*Exercise directions:* All of the data should be output character for character, except the pictures.

*Input data:*
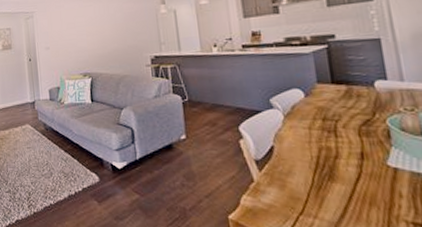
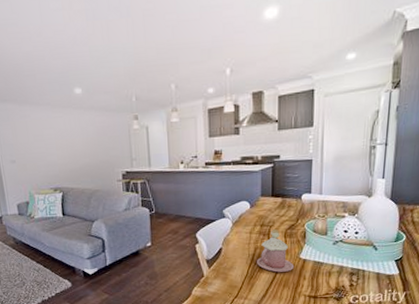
mug: none [324,125,382,184] -> present [257,229,295,273]

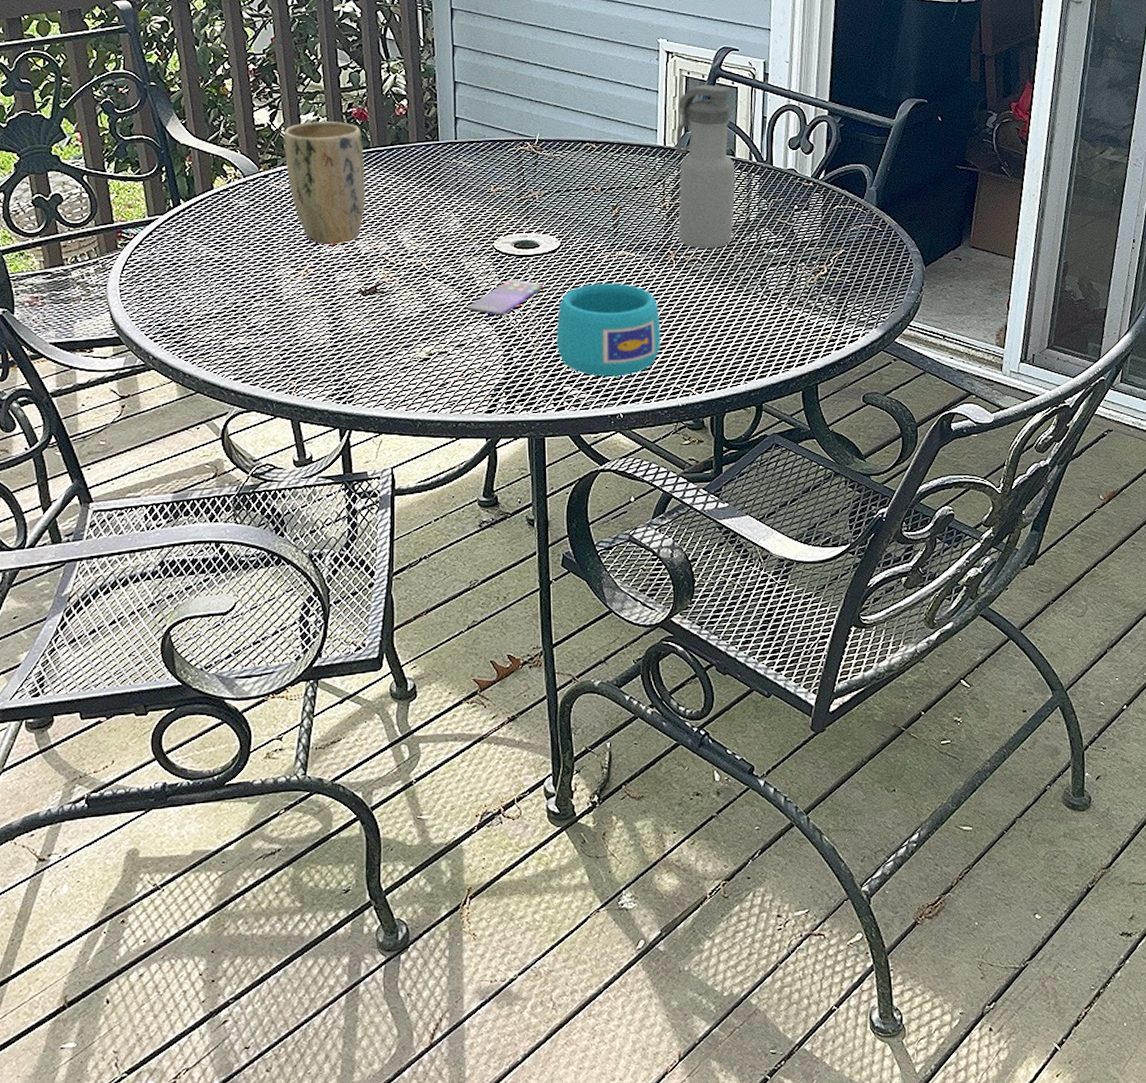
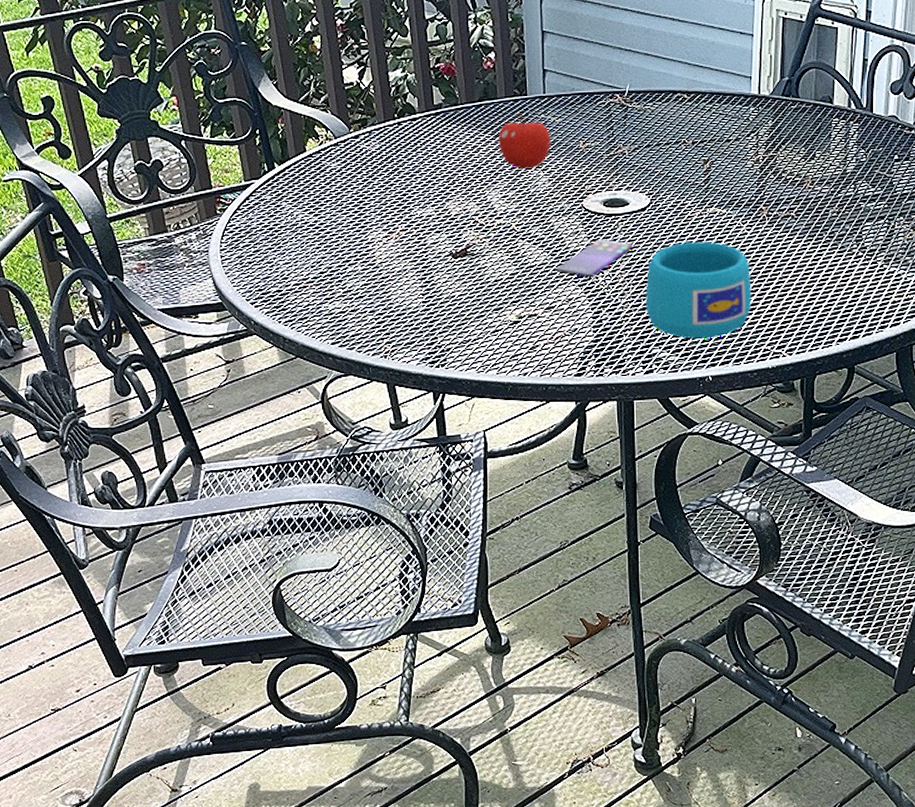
plant pot: present [284,121,366,245] -> none [373,78,455,207]
fruit: none [409,158,463,210] -> present [498,114,551,169]
water bottle: present [675,84,736,249] -> none [770,25,833,204]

*Problem solution:*
mug: none [324,125,382,184] -> present [257,229,295,273]

plant pot: present [284,121,366,245] -> none [373,78,455,207]
fruit: none [409,158,463,210] -> present [498,114,551,169]
water bottle: present [675,84,736,249] -> none [770,25,833,204]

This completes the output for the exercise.